Edite o trecho do texto sobre o prejuízo da Petrobrás que começa nas palavras "Estes melhores resultados" e vai até "esta de 35,5%).", substituindo "cresceu" por "avançou".

### TEXTO DO DOCUMENTO
======

Considerações sobre o novo prejuízo financeiro da Petrobrás

Vendas de diesel e gasolina

Por Éric Gil Dantas

Apesar do anúncio de prejuízo de R$1,5 bilhão para o 3º trimestre de 2020, a Petrobrás obteve um chamado “lucro líquido recorrente” – quando se exclui eventos extraordinários, como o pagamento de R$1,9 bilhão para um programa de anistia fiscal neste trimestre – de R$ 3,2 bilhões, revertendo o prejuízo do trimestre anterior e demonstrando que a crise no setor de petróleo já se amenizou. Se compararmos ao 3º trimestre do ano passado ainda teremos em geral números inferiores, afinal de contas mesmo com a recuperação parcial do atual preço do barril de petróleo (que na média para o 3º tri/20 foi de 43 dólares), ainda assim o preço está 30% abaixo do mesmo período do ano anterior, e os preços dos produtos derivados de petróleo também estão com um valor 11% menor do que o mesmo período do ano passado.

Apesar do contínuo aumento das exportações de petróleo cru, principalmente para a China, o que realmente puxou a recuperação da empresa foi a retomada das vendas de diesel e gasolina, que juntos somam 41% de todas as receitas provenientes de venda de produtos, enquanto que o petróleo cru exportado significa 30% do total. Se comparado ao trimestre anterior teremos que o diesel teve uma retomada em R$ de 45% e a gasolina de 86,7%, enquanto que o conjunto da venda de derivados teve uma retomada de 51,4%. Este aumento de vendas veio junto à subida da utilização da capacidade instalada das refinarias brasileiras, que havia tido sua subutilização aumentada drasticamente por conta do aumento das importações de derivados por parte da Petrobrás. Isto mostra como os parques de refino são fundamentais para os resultados financeiros da estatal, mesmo com a constante propaganda de que o que importa é a extração de óleo no pré-sal.

Estes melhores resultados se expressam em um aumento no EBITDA (Lucros antes de Juros, Impostos, Depreciação e Amortização), que cresceu 33,8% em relação ao trimestre anterior, e ficou 2,6% acima do que o mesmo trimestre do ano passado (que também teve uma ajuda da desvalorização do real diante do dólar médio de venda dos produtos, desvalorização esta de 35,5%).

======

### DADOS BRUTOS
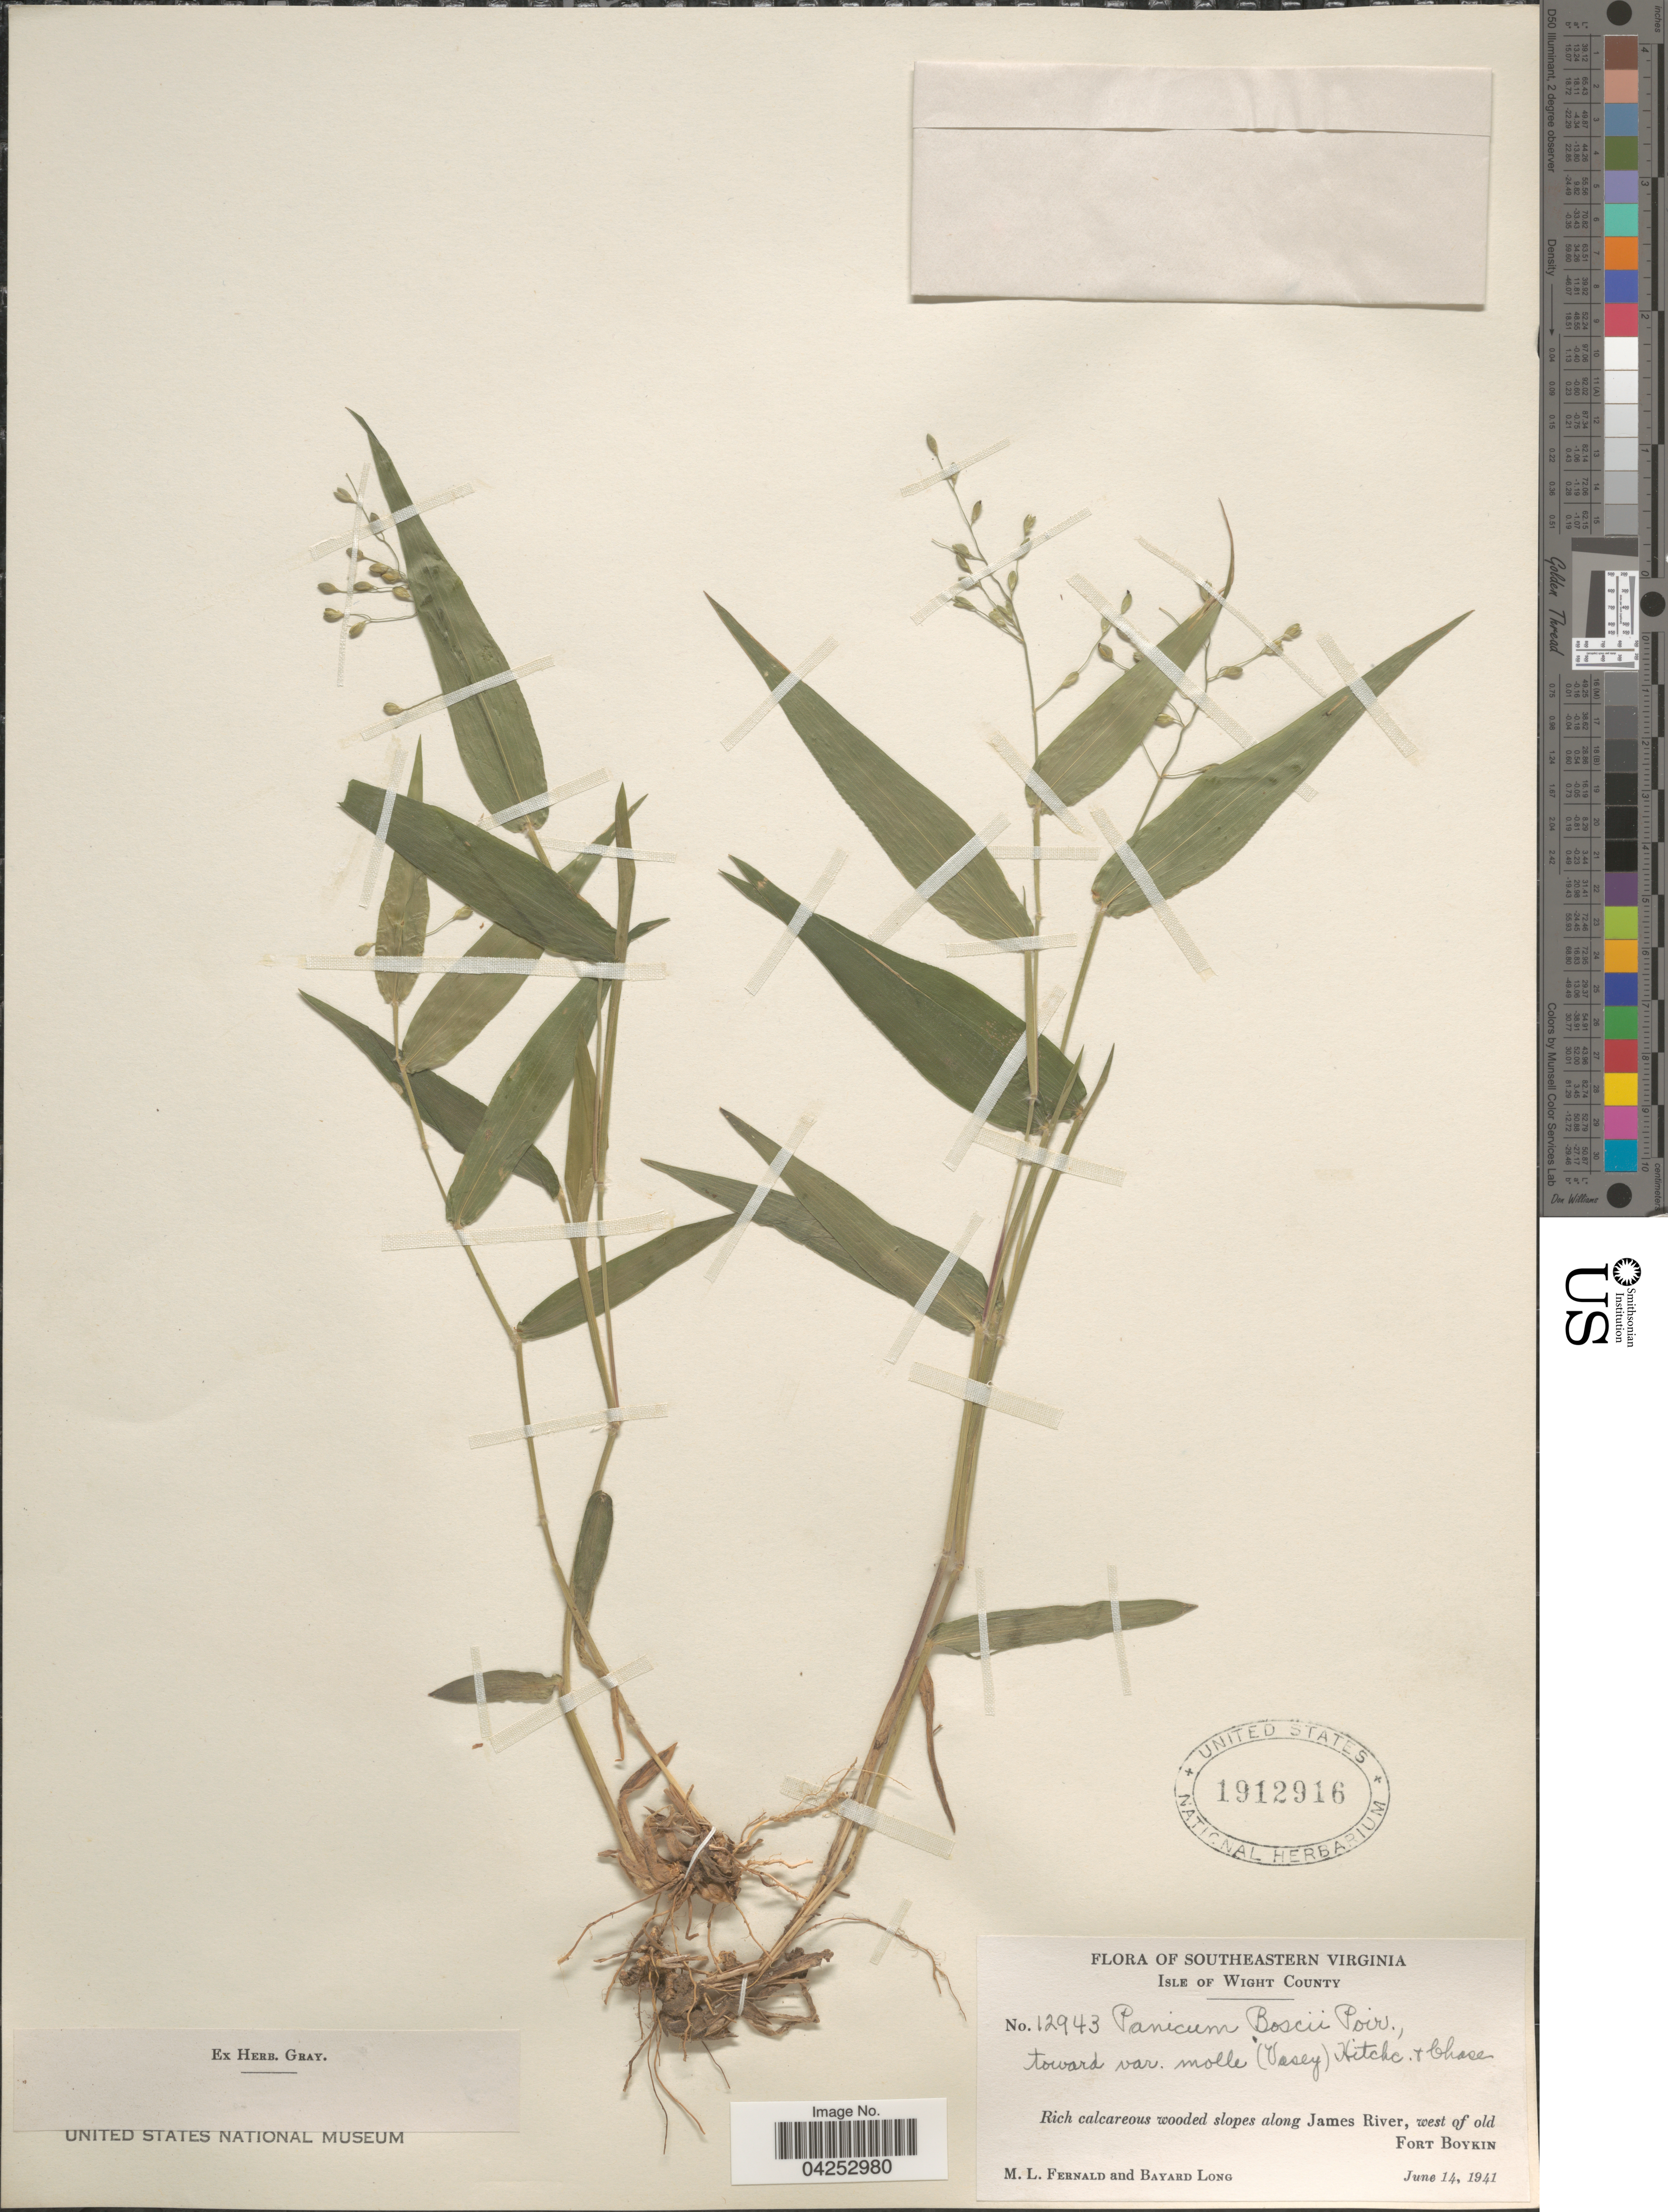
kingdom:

======

### RESPOSTA DA TAREFA
Estes melhores resultados se expressam em um aumento no EBITDA (Lucros antes de Juros, Impostos, Depreciação e Amortização), que avançou 33,8% em relação ao trimestre anterior, e ficou 2,6% acima do que o mesmo trimestre do ano passado (que também teve uma ajuda da desvalorização do real diante do dólar médio de venda dos produtos, desvalorização esta de 35,5%).